This introductory guide serves as a handy reference for common regular expressions (regex) you can use with the grep command. If you’re just starting out or need a quick refresh, this cheat sheet will make it easy to get the hang of the essential regex patterns that go hand in hand with grep.

Basic Patterns

  • .: Matches any single character
    • Example: grep "h.t" file.txt matches “hat”, “hot”, “hit”, etc.
  • ^: Matches the start of a line
    • Example: grep "^The" file.txt matches lines starting with “The”
  • $: Matches the end of a line
    • Example: grep "end$" file.txt matches lines ending with “end”
  • *: Matches zero or more occurrences of the previous character
    • Example: grep "ca*t" file.txt matches “ct”, “cat”, “caat”, etc.

Character Classes

  • [abc]: Matches any single character in the set
    • Example: grep "[aeiou]" file.txt matches any vowel
  • [^abc]: Matches any single character not in the set
    • Example: grep "[^0-9]" file.txt matches any non-digit
  • [a-z]: Matches any single character in the range
    • Example: grep "[A-Z]" file.txt matches any uppercase letter
  • [a-zA-Z]: Matches any lowercase or uppercase letter
    • Example: grep "[a-zA-Z]" file.txt matches any letter

Note: Character classes are case-sensitive unless used with the -i flag.

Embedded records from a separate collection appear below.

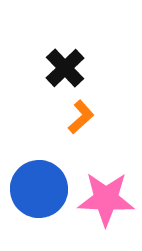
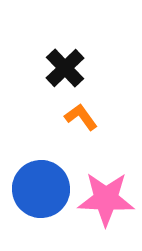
orange L-shape: rotated 84 degrees counterclockwise
blue circle: moved 2 px right
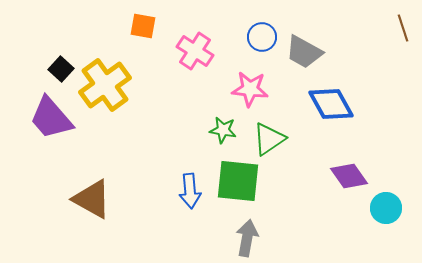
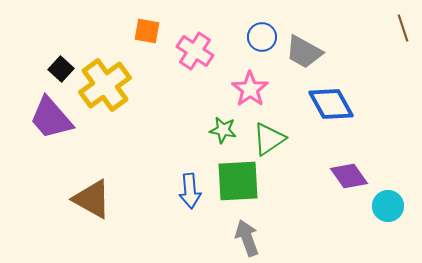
orange square: moved 4 px right, 5 px down
pink star: rotated 30 degrees clockwise
green square: rotated 9 degrees counterclockwise
cyan circle: moved 2 px right, 2 px up
gray arrow: rotated 30 degrees counterclockwise
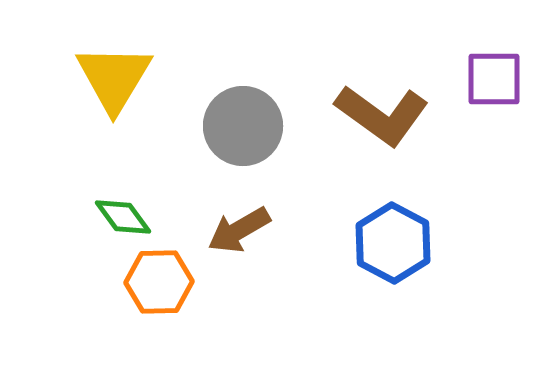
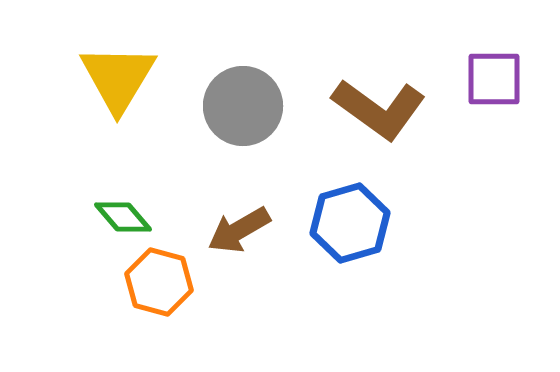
yellow triangle: moved 4 px right
brown L-shape: moved 3 px left, 6 px up
gray circle: moved 20 px up
green diamond: rotated 4 degrees counterclockwise
blue hexagon: moved 43 px left, 20 px up; rotated 16 degrees clockwise
orange hexagon: rotated 16 degrees clockwise
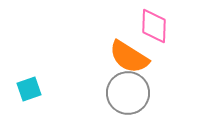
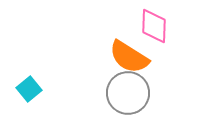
cyan square: rotated 20 degrees counterclockwise
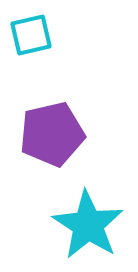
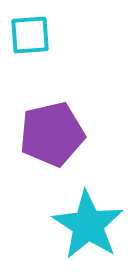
cyan square: moved 1 px left; rotated 9 degrees clockwise
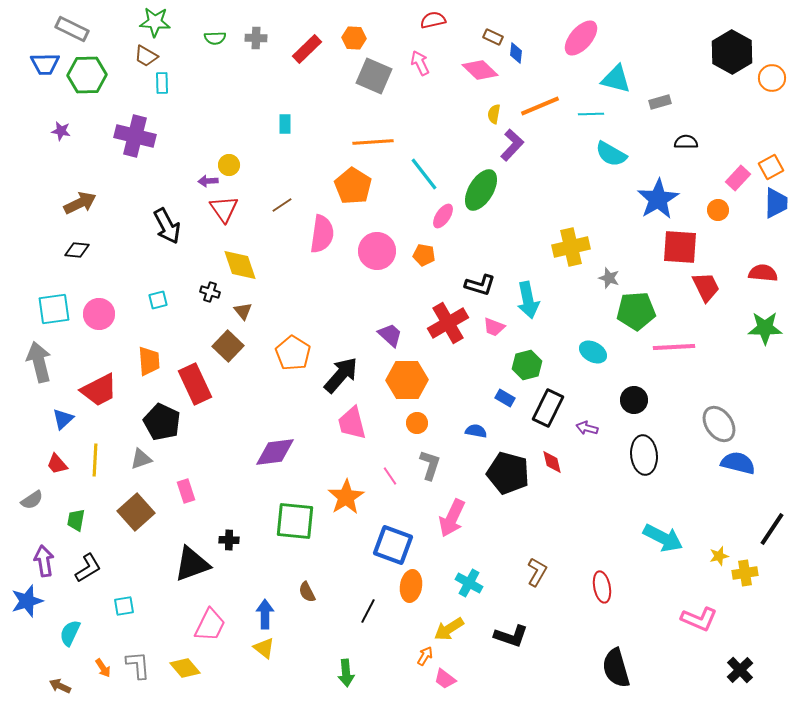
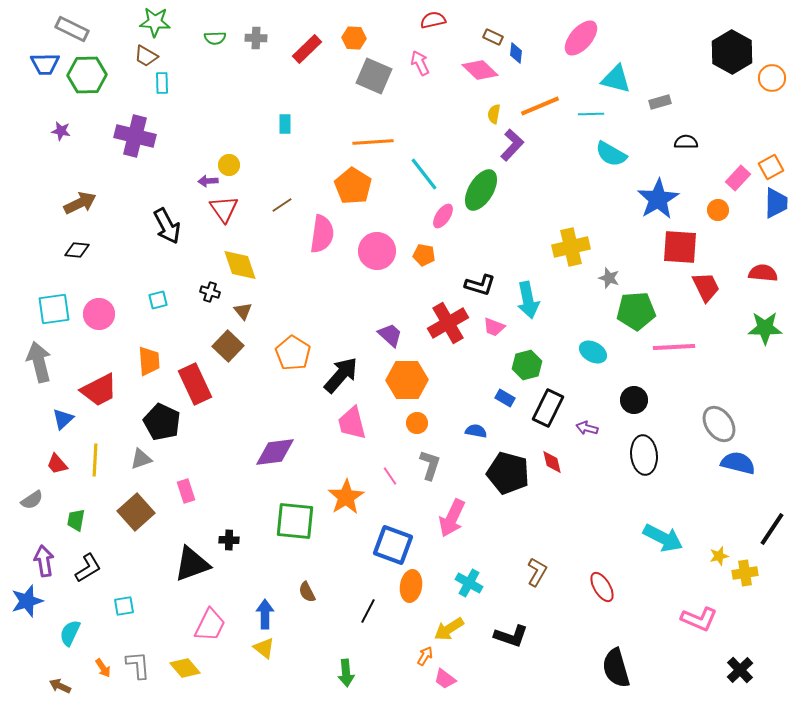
red ellipse at (602, 587): rotated 20 degrees counterclockwise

Basic vs Extended Regular Expressions

  • Use grep -E for extended features such as +, ?, and |.
  • For basic usage, use grep without the -E flag, though it has more limited regex capabilities.

Extended Regex Features (use with grep -E)

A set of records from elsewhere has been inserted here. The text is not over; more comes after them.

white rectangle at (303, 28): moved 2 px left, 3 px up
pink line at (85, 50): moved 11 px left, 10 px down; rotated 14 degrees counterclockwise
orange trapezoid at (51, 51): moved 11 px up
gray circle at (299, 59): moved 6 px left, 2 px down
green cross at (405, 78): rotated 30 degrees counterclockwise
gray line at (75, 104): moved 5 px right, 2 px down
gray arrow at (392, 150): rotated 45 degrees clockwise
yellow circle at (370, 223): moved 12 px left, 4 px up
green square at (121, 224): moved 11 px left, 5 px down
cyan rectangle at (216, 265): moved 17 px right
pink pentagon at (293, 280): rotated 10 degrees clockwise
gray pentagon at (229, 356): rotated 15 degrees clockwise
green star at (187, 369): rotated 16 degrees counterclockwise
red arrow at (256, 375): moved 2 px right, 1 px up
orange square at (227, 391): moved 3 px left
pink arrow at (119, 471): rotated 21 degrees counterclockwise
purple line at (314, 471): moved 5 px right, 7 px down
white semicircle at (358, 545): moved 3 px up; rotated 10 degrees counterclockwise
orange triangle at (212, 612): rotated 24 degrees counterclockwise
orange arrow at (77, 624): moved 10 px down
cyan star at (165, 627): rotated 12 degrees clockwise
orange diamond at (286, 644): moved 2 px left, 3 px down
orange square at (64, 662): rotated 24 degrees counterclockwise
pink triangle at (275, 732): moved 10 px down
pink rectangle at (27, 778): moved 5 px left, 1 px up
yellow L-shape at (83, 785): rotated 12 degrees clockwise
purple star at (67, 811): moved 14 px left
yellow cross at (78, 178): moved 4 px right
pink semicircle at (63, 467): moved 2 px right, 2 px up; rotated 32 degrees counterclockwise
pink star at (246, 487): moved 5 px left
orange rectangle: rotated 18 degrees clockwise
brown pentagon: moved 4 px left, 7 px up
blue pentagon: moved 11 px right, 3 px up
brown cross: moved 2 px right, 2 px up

  • +: Matches one or more occurrences of the previous character
    • Example: grep -E "ca+t" file.txt matches “cat”, “caat”, but not “ct”
  • ?: Matches zero or one occurrence of the previous character
    • Example: grep -E "colou?r" file.txt matches both “color” and “colour”
  • |: Alternation (OR)
    • Example: grep -E "cat|dog" file.txt matches lines containing either “cat” or “dog”

Quantifiers

  • {n}: Matches exactly n occurrences
    • Example: grep -E "a{3}" file.txt matches “aaa”
  • {n,}: Matches n or more occurrences
    • Example: grep -E "a{2,}" file.txt matches “aa”, “aaa”, etc.
  • {n,m}: Matches between n and m occurrences
    • Example: grep -E "a{2,4}" file.txt matches “aa”, “aaa”, “aaaa”

Special Characters

  • \: Escapes special characters
    • Example: grep "\." file.txt matches actual periods
  • \b: Matches word boundaries
    • Example: grep "\bthe\b" file.txt matches “the” but not “there” or “other”

Practical Examples

  1. Find all IP addresses:
    grep -E "\b([0-9]{1,3}\.){3}[0-9]{1,3}\b" file.txt
    
  2. Match email addresses:
    grep -E "[A-Za-z0-9._%+-]+@[A-Za-z0-9.-]+\.[A-Z|a-z]{2,}" file.txt
    
  3. Find lines with dates (YYYY-MM-DD format):
    grep -E "^[0-9]{4}-[0-9]{2}-[0-9]{2}" file.txt
    
  4. Match lines starting with “Error” or “Warning”:
    grep -E "^(Error|Warning)" log.txt
    
  5. Find words with at least eight characters:
    grep -E "\b[A-Za-z]{8,}\b" file.txt
    
  6. Match lines that do not contain “Error” (inverse match):
    grep -v "Error" log.txt
    
  7. Case-insensitive search for the word “hello”:
    grep -i "hello" file.txt
    

Backslash Characters

When using grep -E or grep -P (PCRE mode), the following backslash characters have special meanings:

  • \b: Word boundary
    • Example: grep -E "\bcat\b" file.txt matches “cat” but not “category”
  • \B: Non-word boundary
    • Example: grep -E "\Bcat\B" file.txt matches “cat” in “concatenate” but not “cat” alone
  • \d: Any digit (equivalent to [0-9])
    • Example: grep -E "\d{3}" file.txt matches any three consecutive digits
  • \D: Any non-digit (equivalent to [^0-9])
    • Example: grep -E "\D+" file.txt matches one or more non-digit characters
  • \s: Any whitespace character (space, tab, newline)
    • Example: grep -E "hello\sworld" file.txt matches “hello world” with any whitespace between
  • \S: Any non-whitespace character
    • Example: grep -E "\S{5}" file.txt matches any five consecutive non-whitespace characters
  • \w: Any word character (alphanumeric + underscore, equivalent to [a-zA-Z0-9_])
    • Example: grep -E "\w+" file.txt matches one or more word characters
  • \W: Any non-word character
    • Example: grep -E "\W" file.txt matches any single non-word character
  • \\: Literal backslash
    • Example: grep -E "\\" file.txt matches a single backslash character

ℹ️ Note: When using basic grep (without -E or -P), you may need to escape these special backslash characters with an additional backslash, like \\s or \\d.

Practical Examples with Backslash Characters

  1. Find words starting with “pre”:
    grep -E "\bpre\w+" file.txt
    
  2. Match phone numbers in format (xxx) xxx-xxxx:
    grep -E "\(\d{3}\)\s?\d{3}-\d{4}" file.txt
    
  3. Find lines with exactly 3 words:
    grep -E "^\s*\S+\s+\S+\s+\S+\s*$" file.txt
    
  4. Match email addresses using \w:
    grep -E "\b[\w.%+-]+@[\w.-]+\.[A-Za-z]{2,}\b" file.txt